I. Définition et rôle du pei : un dispositif collectif d’épargne salariale

Le Plan d’Épargne Interentreprises (PEI) est un des principaux dispositifs d’épargne salariale, permettant aux salariés de plusieurs entreprises de se constituer une épargne à moyen terme avec l’aide de leur employeur. Conçu comme un système d’épargne collectif, il offre aux TPE et PME un accès simplifié à l’épargne salariale en mutualisant les frais de gestion entre plusieurs sociétés adhérentes. Ces dernières peuvent n’avoir aucun autre lien que leur appartenance à une même branche professionnelle ou à une même zone géographique, comme le précise l’article L. 3333-1 du Code du travail.

A. Qu’est-ce qu’un pei et à qui s’adresse-t-il ?

Fondamentalement, le PEI fonctionne sur les mêmes bases qu’un Plan d’Épargne d’Entreprise (PEE), mais il est établi à un niveau supérieur à l’entreprise. Son principal atout pour un dirigeant de PME réside dans sa simplicité de mise en œuvre et ses coûts partagés. Une fois le PEI mis en place, par exemple au niveau d’une branche, une entreprise peut y adhérer sans avoir à négocier son propre accord complexe.

Le caractère collectif du dispositif impose qu’il soit ouvert à tous les salariés, sous réserve d’une condition d’ancienneté qui ne peut excéder un délai de trois mois. Dans les entreprises de moins de 250 salariés, le règlement du plan peut prévoir d’étendre son bénéfice aux chefs d’entreprise et mandataires sociaux, ainsi qu’à leur conjoint ou partenaire de PACS ayant le statut de conjoint collaborateur ou associé. Cette extension, prévue à l’article L. 3332-2 du Code du travail, constitue un avantage non négligeable pour les dirigeants de petites structures.

B. Le pei comme réponse aux obligations de la loi partage de la valeur 2025

La loi du 29 novembre 2023 sur le partage de la valeur instaure une obligation nouvelle pour les entreprises de 11 à 49 salariés. À compter du 1er janvier 2025, celles qui sont profitables – c’est-à-dire ayant réalisé un bénéfice net fiscal d’au moins 1 % de leur chiffre d’affaires pendant trois exercices consécutifs – devront mettre en place au moins un dispositif de partage de la valeur. Le PEI se positionne comme l’une des solutions clés pour répondre à cette exigence.

Face à cette obligation, les employeurs concernés auront le choix entre plusieurs options : la participation, l’intéressement, la Prime de Partage de la Valeur (PPV) ou la mise en place d’un plan d’épargne salariale. Adhérer à un PEI de branche constitue une voie pragmatique et sécurisée pour se mettre en conformité, en bénéficiant d’une structure déjà existante et d’un cadre juridique éprouvé. Cette démarche permet de remplir l’obligation légale tout en offrant un véritable outil de motivation et de fidélisation du personnel.

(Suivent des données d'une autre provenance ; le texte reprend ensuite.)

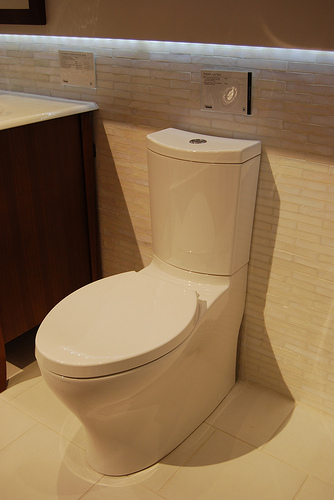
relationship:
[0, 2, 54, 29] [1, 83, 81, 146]
frame above counter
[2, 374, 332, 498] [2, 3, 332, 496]
floor in bathroom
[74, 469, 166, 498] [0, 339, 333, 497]
tile in floor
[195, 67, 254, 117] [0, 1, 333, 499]
sign above bathroom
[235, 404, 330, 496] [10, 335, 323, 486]
tile in floor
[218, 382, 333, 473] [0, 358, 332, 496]
tile on floor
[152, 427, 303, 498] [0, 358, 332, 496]
tile on floor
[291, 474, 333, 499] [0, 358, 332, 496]
tile on floor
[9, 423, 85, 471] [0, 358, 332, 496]
tile on floor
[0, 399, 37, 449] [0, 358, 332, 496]
tile on floor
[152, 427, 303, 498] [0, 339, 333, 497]
tile on floor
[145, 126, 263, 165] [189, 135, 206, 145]
lid with button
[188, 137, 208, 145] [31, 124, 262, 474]
button on toilet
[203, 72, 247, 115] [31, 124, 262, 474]
sign above toilet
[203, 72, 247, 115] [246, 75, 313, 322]
sign on wall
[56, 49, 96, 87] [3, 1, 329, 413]
sign on wall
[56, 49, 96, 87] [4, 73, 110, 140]
sign above counter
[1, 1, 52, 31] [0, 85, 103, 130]
picture above counter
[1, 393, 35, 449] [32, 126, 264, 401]
tile next to toilet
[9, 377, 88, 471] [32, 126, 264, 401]
tile next to toilet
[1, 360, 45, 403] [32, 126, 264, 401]
tile next to toilet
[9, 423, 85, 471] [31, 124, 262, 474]
tile next to toilet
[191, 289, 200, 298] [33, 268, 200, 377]
hinge on lid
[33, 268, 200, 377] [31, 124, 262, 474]
lid on toilet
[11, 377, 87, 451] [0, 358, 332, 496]
tile in floor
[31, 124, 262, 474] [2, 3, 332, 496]
toilet in bathroom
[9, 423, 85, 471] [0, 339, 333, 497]
tile on floor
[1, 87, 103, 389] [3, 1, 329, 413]
sink against wall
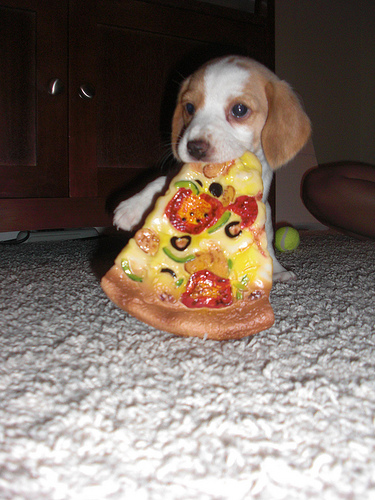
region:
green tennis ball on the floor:
[275, 226, 299, 251]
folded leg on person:
[297, 159, 374, 231]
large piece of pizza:
[104, 152, 275, 335]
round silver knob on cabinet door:
[46, 77, 63, 97]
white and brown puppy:
[111, 54, 309, 285]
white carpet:
[4, 231, 373, 496]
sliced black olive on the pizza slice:
[170, 234, 189, 250]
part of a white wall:
[274, 2, 370, 225]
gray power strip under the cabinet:
[17, 227, 97, 240]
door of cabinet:
[1, 3, 66, 198]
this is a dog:
[101, 47, 312, 342]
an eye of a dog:
[228, 96, 254, 123]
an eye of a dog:
[178, 95, 205, 125]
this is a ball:
[260, 214, 305, 265]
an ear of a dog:
[260, 74, 314, 184]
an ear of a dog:
[170, 81, 201, 156]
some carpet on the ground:
[35, 323, 116, 409]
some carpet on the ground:
[197, 386, 252, 472]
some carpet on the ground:
[66, 359, 139, 451]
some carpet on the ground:
[286, 361, 320, 449]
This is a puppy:
[136, 30, 320, 356]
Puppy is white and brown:
[89, 30, 326, 308]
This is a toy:
[95, 146, 290, 350]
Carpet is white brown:
[37, 323, 363, 495]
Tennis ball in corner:
[275, 220, 313, 260]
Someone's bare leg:
[304, 138, 374, 240]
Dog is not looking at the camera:
[171, 78, 274, 133]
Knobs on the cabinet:
[27, 52, 104, 118]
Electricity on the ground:
[15, 227, 113, 247]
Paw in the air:
[104, 184, 181, 238]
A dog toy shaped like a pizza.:
[98, 147, 273, 339]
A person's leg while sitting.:
[292, 153, 369, 236]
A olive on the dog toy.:
[167, 230, 189, 249]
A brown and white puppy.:
[105, 50, 312, 283]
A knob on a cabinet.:
[75, 70, 95, 101]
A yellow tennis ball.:
[271, 220, 301, 253]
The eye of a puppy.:
[225, 97, 251, 122]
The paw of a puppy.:
[105, 169, 167, 233]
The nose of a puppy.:
[182, 135, 215, 162]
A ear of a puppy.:
[258, 78, 315, 170]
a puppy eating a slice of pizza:
[102, 55, 312, 340]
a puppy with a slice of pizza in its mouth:
[102, 53, 312, 339]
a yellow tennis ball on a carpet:
[272, 224, 299, 255]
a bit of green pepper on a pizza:
[172, 179, 199, 195]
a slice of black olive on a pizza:
[223, 219, 241, 237]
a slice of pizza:
[100, 152, 275, 339]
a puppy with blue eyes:
[185, 99, 248, 118]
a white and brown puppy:
[113, 55, 312, 282]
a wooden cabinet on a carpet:
[0, 7, 274, 229]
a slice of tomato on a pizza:
[166, 188, 222, 231]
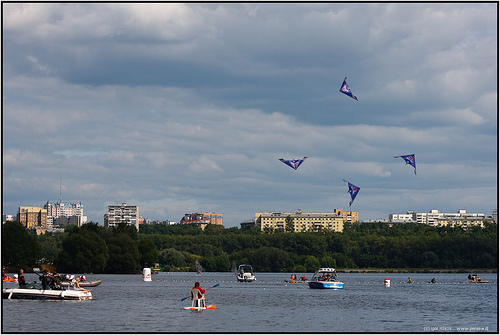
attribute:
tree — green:
[62, 226, 112, 271]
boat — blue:
[307, 266, 343, 288]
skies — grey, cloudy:
[21, 22, 480, 170]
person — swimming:
[405, 274, 414, 286]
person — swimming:
[188, 276, 205, 300]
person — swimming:
[423, 275, 443, 284]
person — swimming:
[278, 268, 303, 289]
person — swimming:
[69, 273, 89, 295]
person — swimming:
[465, 267, 483, 283]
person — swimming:
[16, 267, 25, 286]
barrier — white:
[374, 267, 411, 294]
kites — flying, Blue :
[279, 76, 416, 205]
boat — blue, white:
[305, 267, 342, 291]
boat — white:
[300, 260, 349, 305]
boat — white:
[234, 262, 267, 288]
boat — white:
[0, 287, 97, 307]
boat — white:
[34, 261, 105, 288]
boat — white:
[182, 297, 217, 322]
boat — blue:
[293, 253, 352, 312]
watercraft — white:
[10, 285, 93, 302]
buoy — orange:
[382, 276, 392, 288]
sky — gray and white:
[42, 15, 243, 130]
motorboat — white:
[230, 261, 258, 283]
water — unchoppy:
[3, 270, 495, 330]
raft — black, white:
[14, 240, 125, 330]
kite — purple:
[334, 77, 359, 99]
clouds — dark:
[202, 43, 411, 141]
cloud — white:
[326, 119, 439, 148]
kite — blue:
[323, 172, 375, 214]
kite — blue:
[337, 75, 362, 102]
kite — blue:
[394, 152, 415, 173]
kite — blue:
[279, 157, 310, 168]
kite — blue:
[344, 179, 364, 209]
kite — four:
[389, 147, 419, 182]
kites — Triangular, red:
[392, 151, 416, 171]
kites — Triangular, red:
[338, 71, 358, 102]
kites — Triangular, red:
[344, 173, 362, 208]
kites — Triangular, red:
[277, 150, 310, 171]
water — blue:
[98, 300, 179, 329]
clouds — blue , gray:
[6, 5, 494, 215]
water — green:
[238, 285, 310, 329]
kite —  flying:
[335, 177, 362, 207]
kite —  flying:
[278, 155, 305, 172]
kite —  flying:
[393, 152, 418, 176]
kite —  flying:
[336, 74, 360, 102]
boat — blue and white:
[307, 268, 348, 290]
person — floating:
[171, 268, 226, 318]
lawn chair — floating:
[188, 286, 206, 312]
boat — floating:
[0, 266, 94, 301]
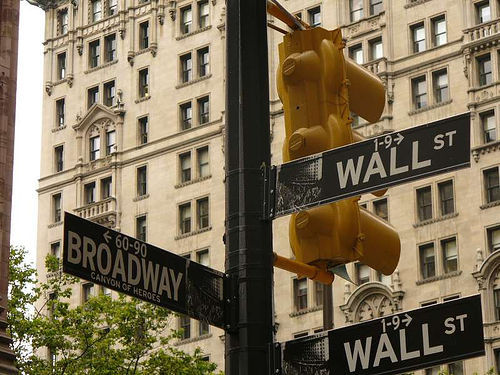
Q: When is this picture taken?
A: Daytime.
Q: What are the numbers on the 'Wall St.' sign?
A: 1-9.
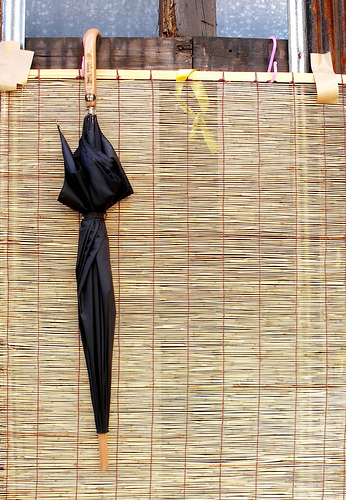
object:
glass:
[25, 0, 288, 39]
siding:
[0, 0, 28, 51]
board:
[25, 35, 293, 78]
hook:
[80, 35, 89, 79]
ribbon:
[173, 68, 221, 154]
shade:
[1, 67, 345, 499]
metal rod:
[89, 106, 95, 115]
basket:
[0, 68, 346, 500]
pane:
[25, 0, 158, 38]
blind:
[1, 67, 337, 495]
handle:
[82, 27, 102, 107]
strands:
[116, 282, 327, 463]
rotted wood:
[158, 0, 182, 36]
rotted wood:
[24, 36, 288, 73]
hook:
[267, 35, 278, 83]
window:
[25, 0, 288, 37]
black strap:
[82, 209, 107, 221]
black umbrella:
[55, 26, 134, 472]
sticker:
[85, 93, 96, 102]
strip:
[310, 51, 339, 105]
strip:
[2, 49, 34, 92]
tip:
[98, 431, 108, 470]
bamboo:
[0, 61, 346, 500]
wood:
[193, 37, 268, 72]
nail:
[229, 49, 233, 53]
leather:
[62, 169, 116, 219]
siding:
[287, 0, 308, 72]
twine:
[148, 84, 155, 499]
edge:
[233, 35, 249, 39]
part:
[233, 8, 246, 24]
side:
[246, 14, 254, 22]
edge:
[212, 353, 223, 368]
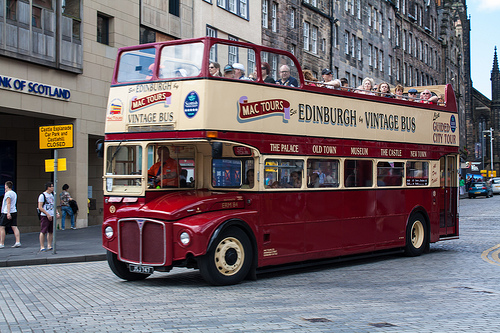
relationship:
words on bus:
[237, 91, 423, 139] [103, 35, 457, 268]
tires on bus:
[391, 202, 439, 259] [103, 35, 457, 268]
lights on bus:
[100, 224, 189, 248] [103, 35, 457, 268]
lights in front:
[100, 224, 189, 248] [108, 40, 207, 280]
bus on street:
[103, 35, 457, 268] [0, 191, 499, 332]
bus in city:
[103, 35, 457, 268] [1, 0, 499, 333]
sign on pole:
[36, 120, 77, 152] [50, 149, 58, 259]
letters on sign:
[42, 126, 67, 146] [36, 120, 77, 152]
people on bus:
[133, 58, 447, 108] [103, 35, 457, 268]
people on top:
[133, 58, 447, 108] [110, 37, 459, 109]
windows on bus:
[263, 156, 433, 191] [103, 35, 457, 268]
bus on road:
[103, 35, 457, 268] [0, 191, 499, 332]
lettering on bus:
[298, 100, 419, 136] [103, 35, 457, 268]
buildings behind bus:
[0, 2, 499, 230] [103, 35, 457, 268]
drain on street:
[457, 282, 489, 299] [0, 191, 499, 332]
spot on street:
[306, 311, 332, 326] [0, 191, 499, 332]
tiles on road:
[2, 195, 497, 326] [0, 191, 499, 332]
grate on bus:
[115, 215, 169, 268] [103, 35, 457, 268]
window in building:
[93, 8, 116, 49] [0, 2, 499, 230]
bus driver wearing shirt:
[148, 144, 179, 191] [146, 160, 184, 188]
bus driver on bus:
[148, 144, 179, 191] [103, 35, 457, 268]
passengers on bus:
[133, 58, 447, 108] [103, 35, 457, 268]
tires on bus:
[406, 210, 427, 255] [103, 35, 457, 268]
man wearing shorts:
[35, 182, 61, 254] [38, 212, 55, 236]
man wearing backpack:
[35, 182, 61, 254] [32, 190, 48, 219]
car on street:
[471, 182, 489, 199] [0, 191, 499, 332]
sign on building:
[1, 73, 73, 106] [0, 2, 499, 230]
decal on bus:
[183, 89, 200, 119] [103, 35, 457, 268]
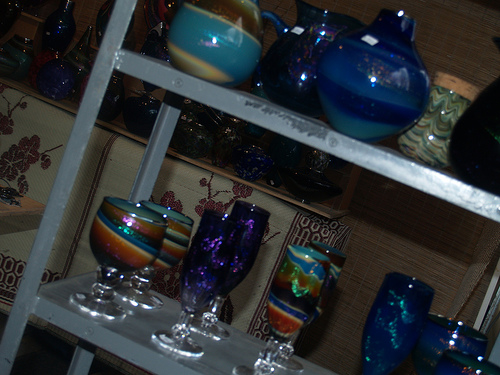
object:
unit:
[1, 1, 498, 375]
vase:
[309, 5, 432, 147]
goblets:
[260, 243, 328, 366]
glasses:
[210, 198, 268, 366]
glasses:
[181, 196, 246, 358]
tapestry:
[1, 88, 352, 372]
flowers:
[1, 140, 31, 185]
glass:
[397, 84, 475, 174]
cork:
[429, 68, 482, 105]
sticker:
[358, 32, 378, 50]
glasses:
[60, 194, 167, 329]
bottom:
[147, 325, 208, 362]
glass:
[165, 0, 272, 91]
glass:
[34, 59, 76, 103]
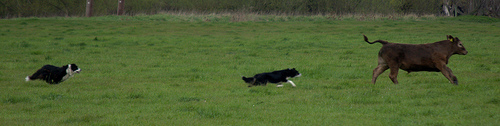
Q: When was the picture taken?
A: During the day.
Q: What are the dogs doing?
A: Chasing an animal.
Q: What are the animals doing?
A: Running.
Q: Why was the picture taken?
A: To capture the animals running.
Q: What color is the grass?
A: Green.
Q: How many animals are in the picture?
A: Three.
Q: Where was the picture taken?
A: In a field.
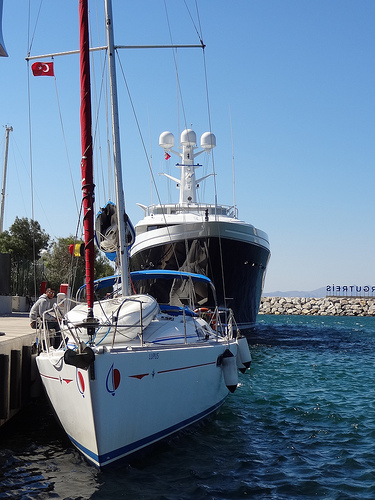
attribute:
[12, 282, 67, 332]
man — wearing, sitting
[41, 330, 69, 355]
pants — long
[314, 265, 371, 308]
sign — here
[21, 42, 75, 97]
flag — up, waving, national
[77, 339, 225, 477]
boat — painted, small, white, designed, here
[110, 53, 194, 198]
line — across, red, running, blue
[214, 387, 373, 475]
water — blue, here, turqoise, green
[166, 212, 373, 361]
yacht — black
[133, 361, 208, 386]
stripe — red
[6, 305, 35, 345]
surface — concrete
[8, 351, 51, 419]
letters — black, supported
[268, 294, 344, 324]
wall — rock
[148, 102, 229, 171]
antennas — white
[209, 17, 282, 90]
skies — blue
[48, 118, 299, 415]
boats — here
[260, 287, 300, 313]
shore — rocky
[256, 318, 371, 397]
sea — unforgiving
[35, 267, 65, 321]
person — enjoying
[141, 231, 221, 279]
boat — black, larger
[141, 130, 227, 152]
radar — here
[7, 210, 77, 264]
trees — here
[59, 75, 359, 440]
harbor — here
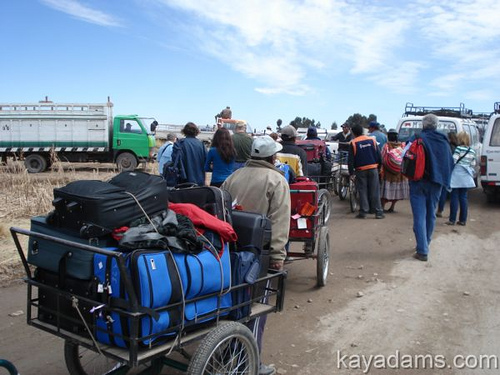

II. Mise en place et fonctionnement du Plan d’Épargne Interentreprises

La mise en place d’un PEI est encadrée par des règles précises qui varient selon le contexte. Pour la direction de l’entreprise, comprendre ces modalités est la première étape pour une adhésion réussie et juridiquement solide. L’enjeu est de choisir la voie la plus adaptée à sa situation tout en respectant les obligations de dialogue social.

A. Les modalités de mise en place : accord de branche, accord interentreprises ou décision unilatérale

Plusieurs voies permettent d’instituer ou de rejoindre un PEI :

  • L’accord de branche : C’est la solution la plus courante. L’organisation des partenaires sociaux d’une branche professionnelle négocie un PEI « clé en main ». Les entreprises relevant du champ d’application de cet accord peuvent alors y adhérer simplement, souvent par une décision unilatérale si elles comptent moins de 50 salariés.
  • L’accord entre plusieurs employeurs : Des entreprises prises individuellement, qui ne sont pas nécessairement liées financièrement mais qui partagent une proximité géographique ou sectorielle, peuvent décider de conclure ensemble un accord instituant un PEI. L’accord doit alors être approuvé dans les mêmes termes dans chaque entreprise adhérente, selon l’une des modalités prévues pour un accord de participation (négociation collective avec le CSE, ratification par le personnel, etc.).
  • La décision unilatérale de l’employeur (DUE) : Une entreprise peut décider seule d’adhérer à un PEI existant. Cette faculté est cependant encadrée. Si l’entreprise est dépourvue de délégué syndical et de CSE, la décision est libre. En revanche, en présence d’une représentation du personnel, la DUE n’est possible qu’après l’échec des négociations, constaté par un procès-verbal de désaccord.

B. Adhésion, révision et dénonciation d’un accord pei

La vie d’un PEI est dynamique. Une entreprise qui n’était pas partie à l’accord initial peut y adhérer ultérieurement. Si l’accord de branche ou interentreprises le prévoit, l’adhésion peut être simplifiée. À défaut, elle nécessite un avenant à l’accord initial.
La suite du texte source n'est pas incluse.